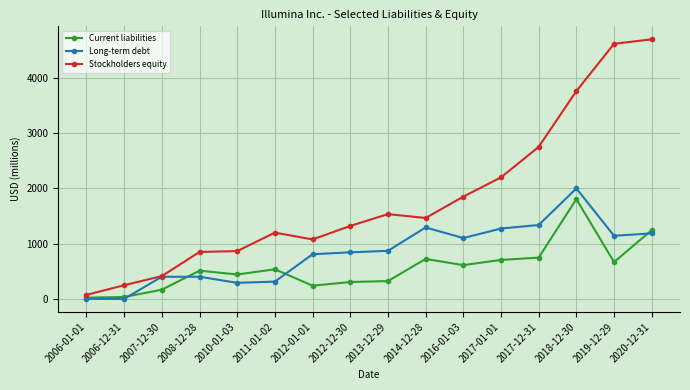

At which category does the chart reach its peak across all series?

2020-12-31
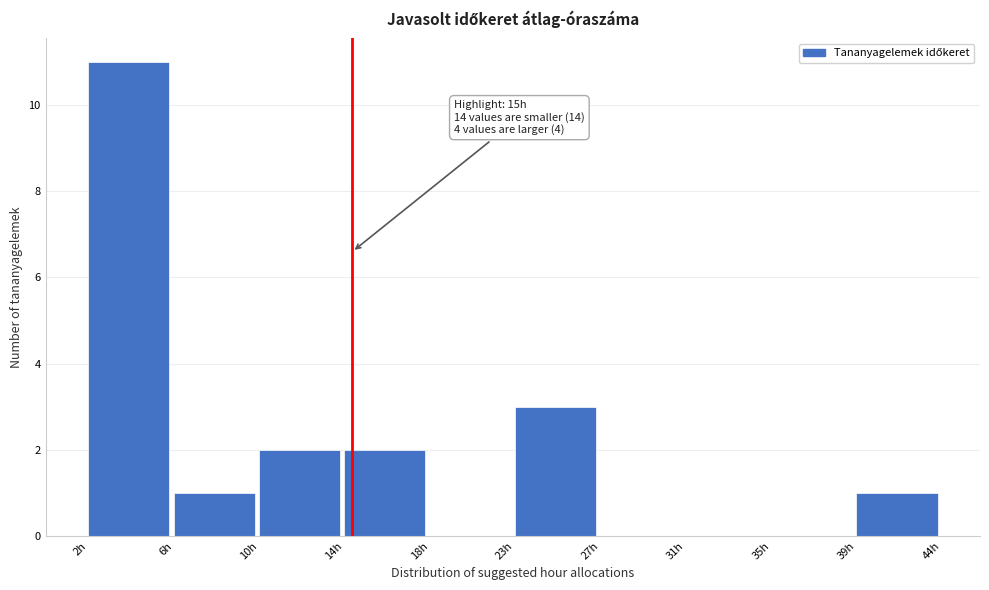

Reading left to right, list all the values displayed in this chart.

2h=11	6h=1	10h=2	14h=2	18h=0	23h=3	27h=0	31h=0	35h=0	39h=1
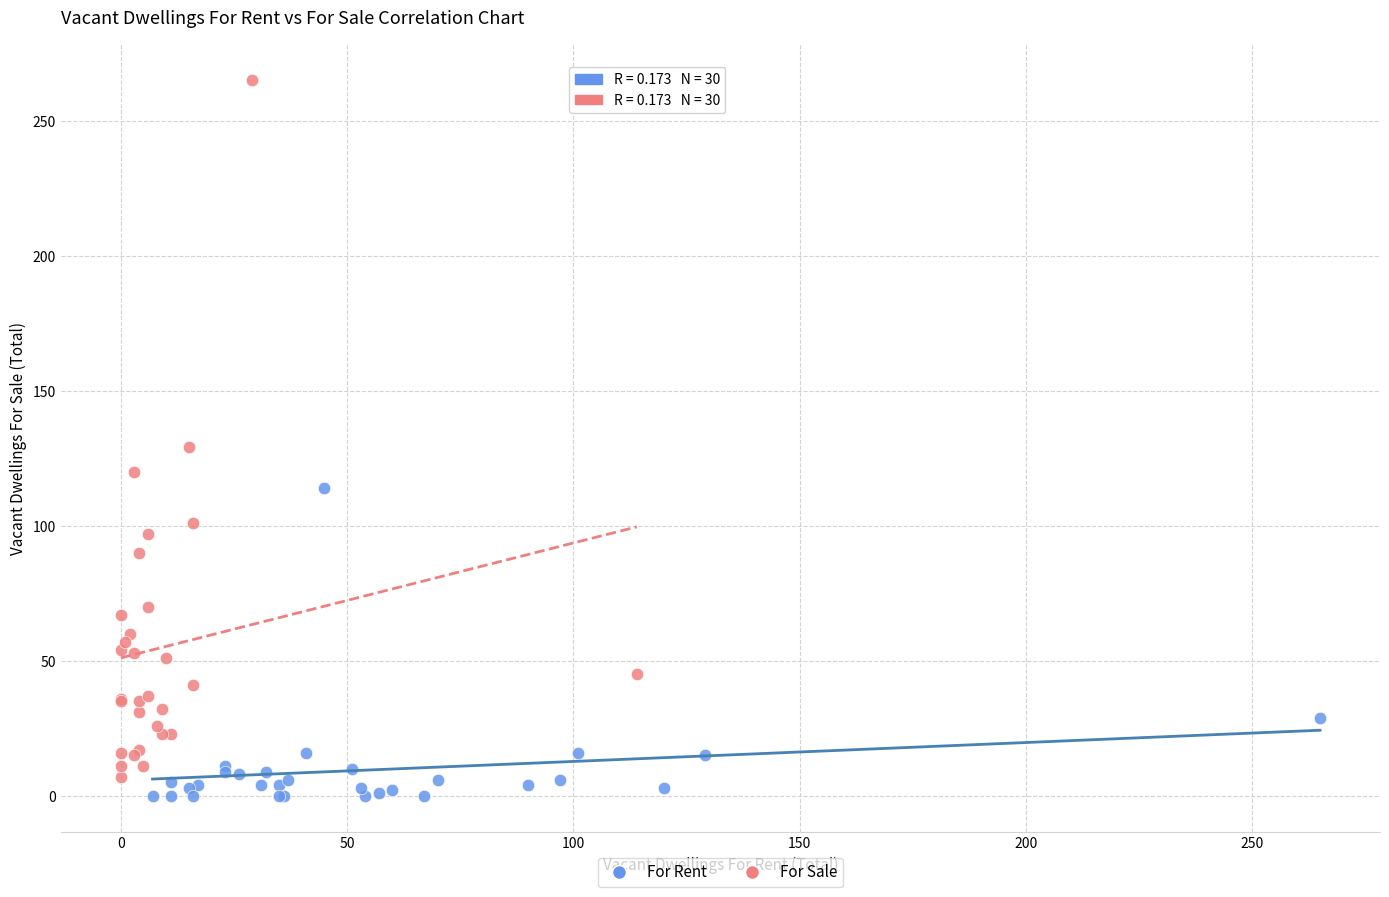

Which series has the largest Y range (max minus min)?

For Sale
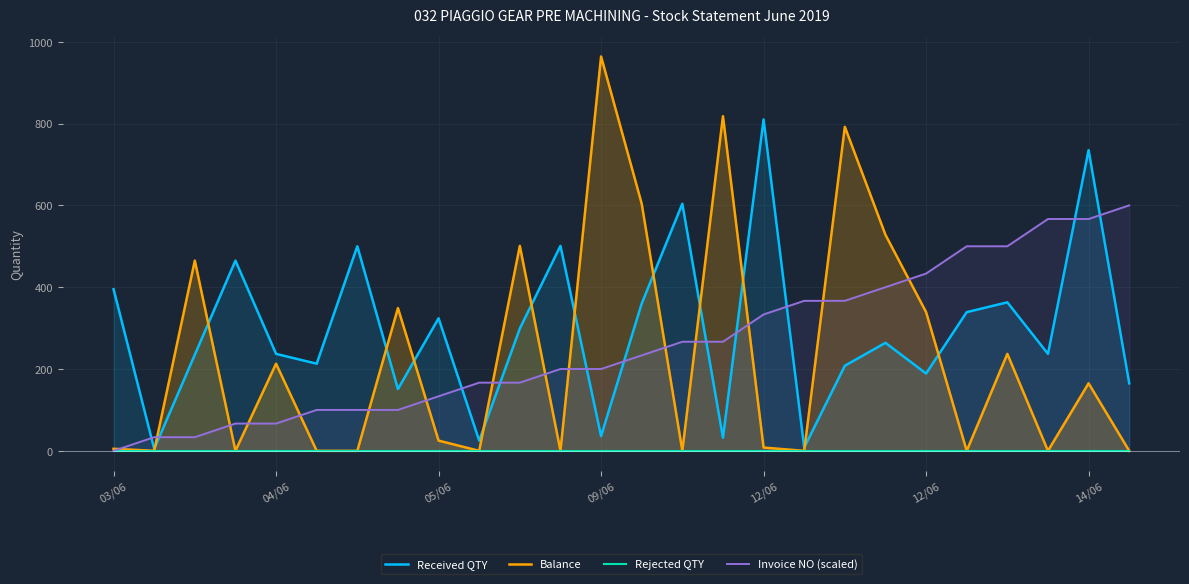

How many categories are shown in the chart?

26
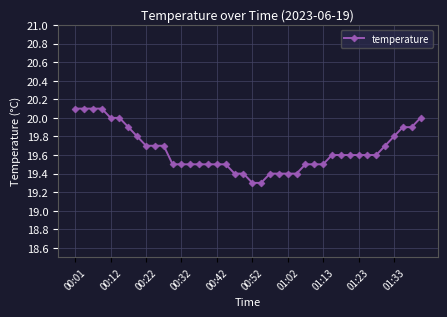

What is the minimum value shown in the chart?

19.3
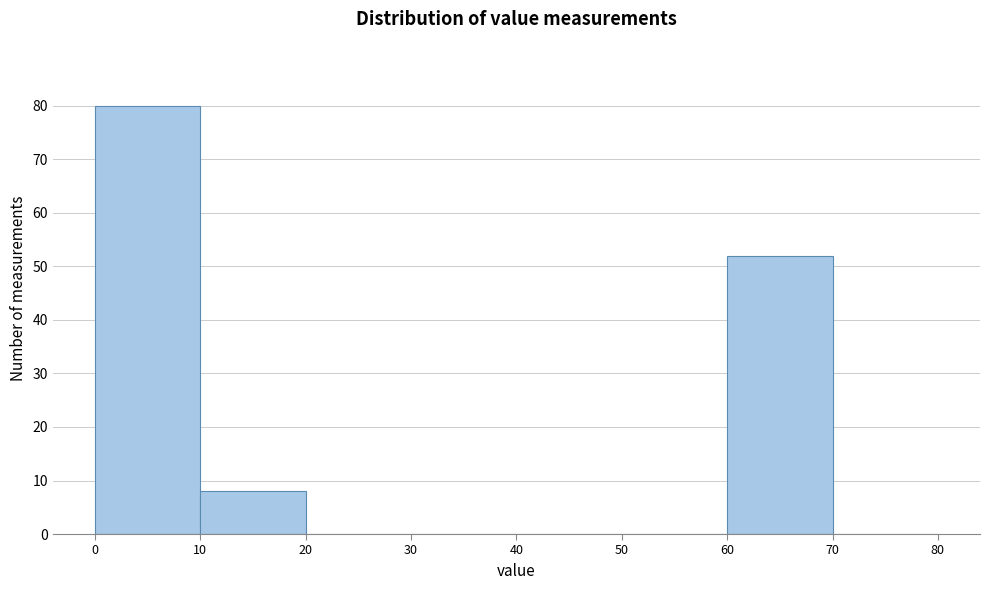

Reading left to right, list every bar in this chart as the range it spans on the x-axis followed by its height. The values are not printed on the chart, so give them approximately, as read against the axis.

0 to 10: 80
10 to 20: 8
20 to 30: 0
30 to 40: 0
40 to 50: 0
50 to 60: 0
60 to 70: 52
70 to 80: 0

○ ○ ○

Quote the text of every item above word for word, leaving out the pictures.

At which category does the chart reach its peak across all series?

2020-12-31

Reading left to right, list all the values displayed in this chart.

2h=11	6h=1	10h=2	14h=2	18h=0	23h=3	27h=0	31h=0	35h=0	39h=1

Which series has the largest Y range (max minus min)?

For Sale

How many categories are shown in the chart?

26

What is the minimum value shown in the chart?

19.3

Reading left to right, list every bar in this chart as the range it spans on the x-axis followed by its height. The values are not printed on the chart, so give them approximately, as read against the axis.

0 to 10: 80
10 to 20: 8
20 to 30: 0
30 to 40: 0
40 to 50: 0
50 to 60: 0
60 to 70: 52
70 to 80: 0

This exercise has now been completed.